**What you will do:** Report every line below that has the string "Bilder" in it.

(Recorded data)
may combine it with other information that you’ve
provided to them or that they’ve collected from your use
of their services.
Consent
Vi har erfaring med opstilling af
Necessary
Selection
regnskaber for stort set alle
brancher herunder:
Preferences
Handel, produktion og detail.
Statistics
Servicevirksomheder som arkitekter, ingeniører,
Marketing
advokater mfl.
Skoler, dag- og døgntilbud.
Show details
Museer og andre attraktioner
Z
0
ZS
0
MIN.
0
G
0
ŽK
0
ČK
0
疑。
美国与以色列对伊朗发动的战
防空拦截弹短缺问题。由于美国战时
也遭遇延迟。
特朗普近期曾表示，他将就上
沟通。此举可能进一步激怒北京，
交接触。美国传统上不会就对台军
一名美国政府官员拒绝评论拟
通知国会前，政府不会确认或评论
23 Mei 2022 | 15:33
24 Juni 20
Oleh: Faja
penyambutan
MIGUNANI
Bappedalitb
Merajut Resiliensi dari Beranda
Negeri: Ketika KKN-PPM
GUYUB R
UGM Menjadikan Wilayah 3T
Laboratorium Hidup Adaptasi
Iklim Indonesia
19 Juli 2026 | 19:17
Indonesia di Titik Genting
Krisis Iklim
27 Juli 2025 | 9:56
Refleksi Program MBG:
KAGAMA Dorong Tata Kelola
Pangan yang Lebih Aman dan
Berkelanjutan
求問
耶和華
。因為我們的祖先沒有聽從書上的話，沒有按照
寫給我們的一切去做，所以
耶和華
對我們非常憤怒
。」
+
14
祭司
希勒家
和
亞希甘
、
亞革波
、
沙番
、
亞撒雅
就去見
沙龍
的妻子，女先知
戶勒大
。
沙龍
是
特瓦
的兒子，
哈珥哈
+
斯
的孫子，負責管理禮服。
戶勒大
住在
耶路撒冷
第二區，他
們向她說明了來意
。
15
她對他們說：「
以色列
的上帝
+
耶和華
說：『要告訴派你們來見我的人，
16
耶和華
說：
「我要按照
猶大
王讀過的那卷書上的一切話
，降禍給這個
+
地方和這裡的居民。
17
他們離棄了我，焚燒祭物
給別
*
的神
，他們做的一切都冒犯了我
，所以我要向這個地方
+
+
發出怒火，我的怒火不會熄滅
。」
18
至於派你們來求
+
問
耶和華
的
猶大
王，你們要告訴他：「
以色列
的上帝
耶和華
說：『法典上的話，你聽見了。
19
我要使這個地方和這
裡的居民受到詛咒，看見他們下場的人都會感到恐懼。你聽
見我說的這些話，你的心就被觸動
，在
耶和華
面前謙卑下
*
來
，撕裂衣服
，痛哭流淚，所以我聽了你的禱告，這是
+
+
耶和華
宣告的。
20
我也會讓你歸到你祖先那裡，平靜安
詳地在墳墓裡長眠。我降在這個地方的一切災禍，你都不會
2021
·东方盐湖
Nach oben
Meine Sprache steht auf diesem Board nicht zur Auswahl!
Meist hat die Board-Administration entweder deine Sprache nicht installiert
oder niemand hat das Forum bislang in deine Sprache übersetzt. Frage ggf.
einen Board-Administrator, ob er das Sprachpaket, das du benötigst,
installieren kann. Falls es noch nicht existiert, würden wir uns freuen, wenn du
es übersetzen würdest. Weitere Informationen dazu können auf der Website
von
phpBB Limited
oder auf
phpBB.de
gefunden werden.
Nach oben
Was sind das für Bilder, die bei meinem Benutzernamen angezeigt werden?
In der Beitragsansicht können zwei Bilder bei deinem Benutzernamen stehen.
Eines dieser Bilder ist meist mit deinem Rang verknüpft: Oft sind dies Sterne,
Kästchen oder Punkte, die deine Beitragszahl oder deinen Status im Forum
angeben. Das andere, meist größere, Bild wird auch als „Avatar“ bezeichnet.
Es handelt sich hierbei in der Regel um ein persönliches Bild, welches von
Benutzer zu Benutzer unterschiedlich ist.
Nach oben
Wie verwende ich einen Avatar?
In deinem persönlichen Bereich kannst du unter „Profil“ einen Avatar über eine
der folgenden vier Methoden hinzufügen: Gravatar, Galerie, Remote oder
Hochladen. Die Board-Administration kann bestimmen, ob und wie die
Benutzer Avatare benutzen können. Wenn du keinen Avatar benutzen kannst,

**Solution below:**
Was sind das für Bilder, die bei meinem Benutzernamen angezeigt werden?
In der Beitragsansicht können zwei Bilder bei deinem Benutzernamen stehen.
Eines dieser Bilder ist meist mit deinem Rang verknüpft: Oft sind dies Sterne,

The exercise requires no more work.